Religious Leader of the Shia Islamic community in Thailand
- Incumbent
- Assumed office 2005
- Monarchs: Bhumibol Adulyadej Vajiralongkorn
- Preceded by: Unknown

Personal details
- Born: 15 September 1962 (age 63) Pahlavi Iran
- Party: Kla Tham Party
- Other political affiliations: Bhumjaithai Party (2025–2026) Prachachat Party (2023–2025) Socialist Workers Thailand
- Occupation: Politician, Scholar, Religious leader, Military officer

Military service
- Allegiance: Iran
- Branch/service: Islamic Revolutionary Guard Corps
- Years of service: 1982–2020
- Rank: Brigadier General
- Battles/wars: Iran–Iraq War; War in Afghanistan (2001–2021) 2001 uprising in Herat; ; 2006 Lebanon War;

= Syed Sulaiman Husaini =

Retired Iranian general (born 1962)

Syed Sulaiman Husaini (ซัยยิด สุไลมาน ฮูซัยนี; سید سلیمان حسینی; born September 15, 1962) is a retired general of Islamic Revolutionary Guard Corps and currently serves as the religious leader of the Shia Islamic community in Thailand. He is an advocate for the dissemination of the ideological teachings of Ayatollah Khomeini, the former Supreme Leader of the Islamic Republic of Iran. Husaini has notably engaged in diplomatic negotiations with Hamas to secure the release of Thai hostages in Israel. Additionally, he has led protests advocating for peace in the Middle East, specifically opposing the violence in Gaza.
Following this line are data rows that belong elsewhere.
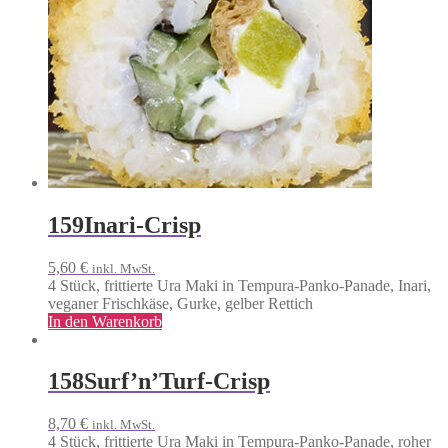
159
Inari-Crisp
5,60
€
inkl. MwSt.
4 Stück, frittierte Ura Maki in Tempura-Panko-Panade, Inari,
veganer Frischkäse, Gurke, gelber Rettich
In den Warenkorb
158
Surf’n’Turf-Crisp
8,70
€
inkl. MwSt.
4 Stück, frittierte Ura Maki in Tempura-Panko-Panade, roher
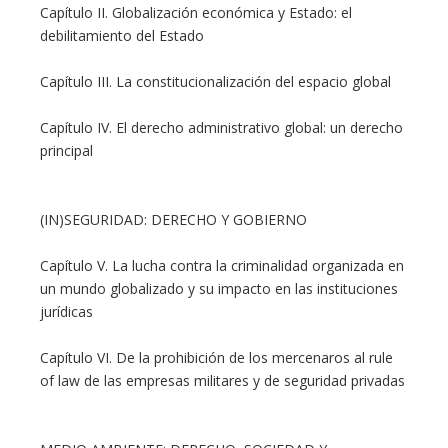
Capítulo II. Globalización económica y Estado: el
debilitamiento del Estado
Capítulo III. La constitucionalización del espacio global
Capítulo IV. El derecho administrativo global: un derecho
principal
(IN)SEGURIDAD: DERECHO Y GOBIERNO
Capítulo V. La lucha contra la criminalidad organizada en
un mundo globalizado y su impacto en las instituciones
jurídicas
Capítulo VI. De la prohibición de los mercenaros al rule
of law de las empresas militares y de seguridad privadas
Husaini has also been a vocal critic of United States’ influence in the Middle East, supporting the establishment of Palestine as a sovereign state, and participating in protests in front of the Israeli embassy in Thailand. His expertise extends to religious scholarship, particularly in the exegesis of the Al-Quran.